Required action:
Exactly as written, return the entries below, minus any pictures.

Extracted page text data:

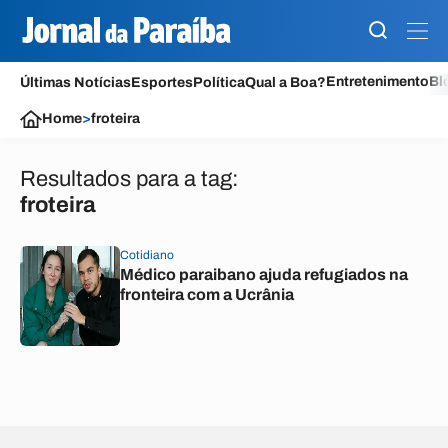
Entretenimento
Bl
Últimas Notícias
Esportes
Política
Qual a Boa?
Home
>
froteira
Resultados para a tag:
froteira
Cotidiano
Médico paraibano ajuda refugiados na
fronteira com a Ucrânia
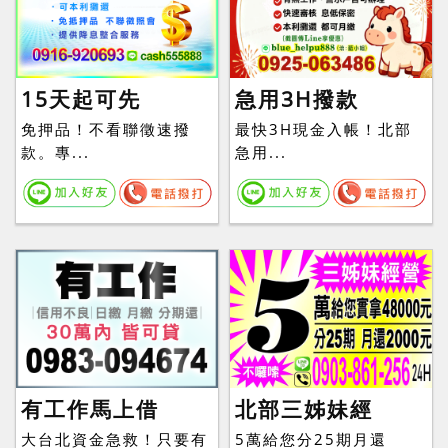
15天起可先
急用3H撥款
免押品！不看聯徵速撥
最快3H現金入帳！北部
款。專...
急用...
有工作馬上借
北部三姊妹經
大台北資金急救！只要有
5萬給您分25期月還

Worked solution:
Entretenimento
Bl
Últimas Notícias
Esportes
Política
Qual a Boa?
Home
>
froteira
Resultados para a tag:
froteira
Cotidiano
Médico paraibano ajuda refugiados na
fronteira com a Ucrânia
15天起可先
急用3H撥款
免押品！不看聯徵速撥
最快3H現金入帳！北部
款。專...
急用...
有工作馬上借
北部三姊妹經
大台北資金急救！只要有
5萬給您分25期月還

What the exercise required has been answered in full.